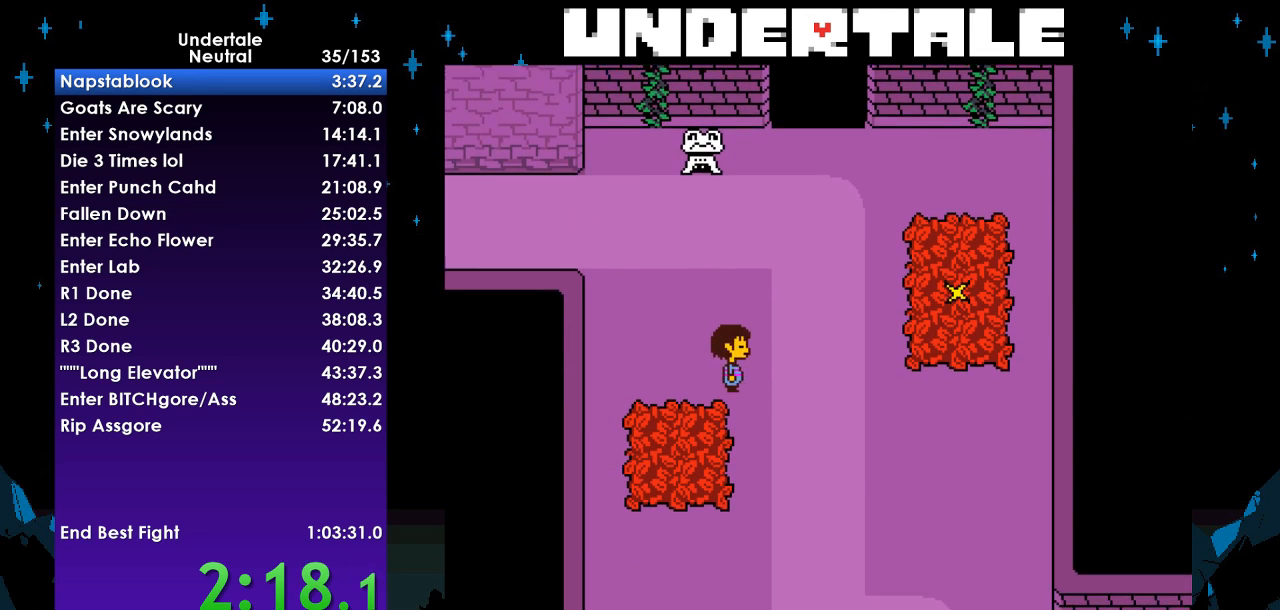
{"keys": ["down", "right"], "events": []}
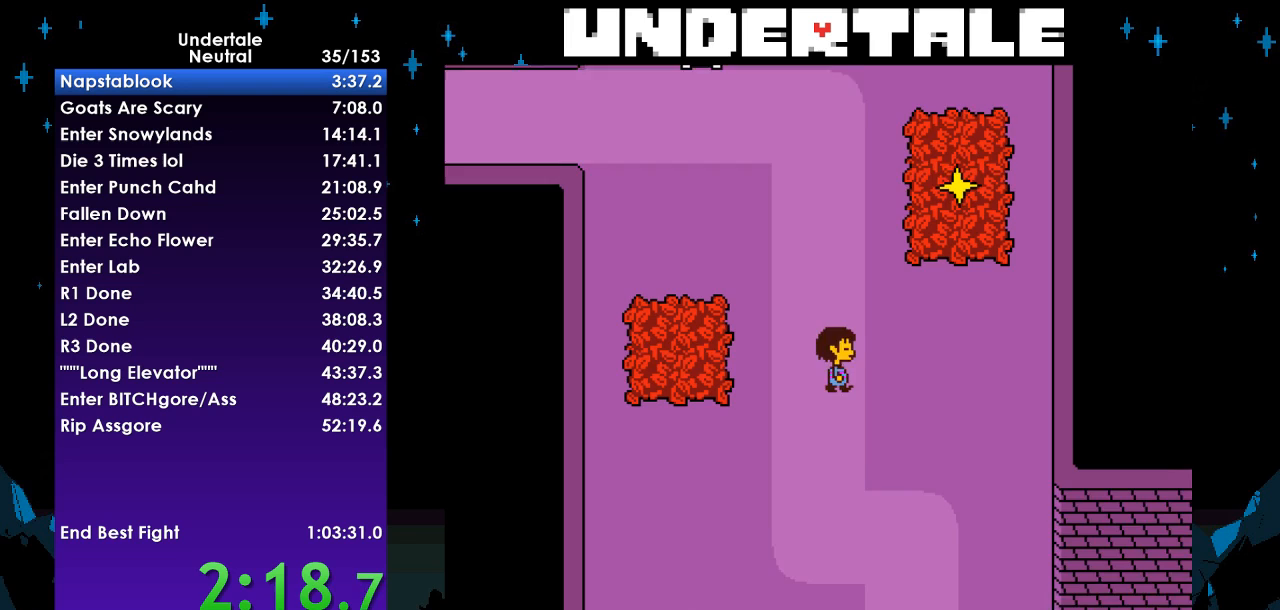
{"keys": ["down", "right"], "events": []}
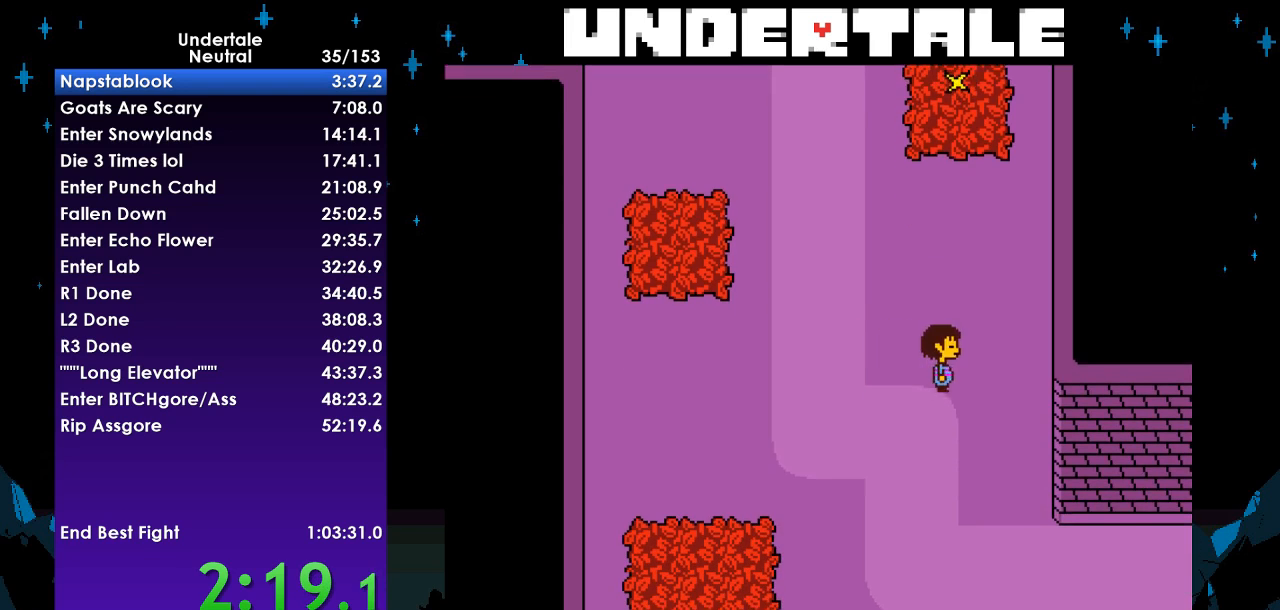
{"keys": ["down"], "events": [[467, "right", "up"]]}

## What you have to do
Repeat the material above exactly; pictures do not belong in the copy.

## Result for this exercise
{"keys": ["down", "right"], "events": []}
{"keys": ["down", "right"], "events": []}
{"keys": ["down"], "events": [[467, "right", "up"]]}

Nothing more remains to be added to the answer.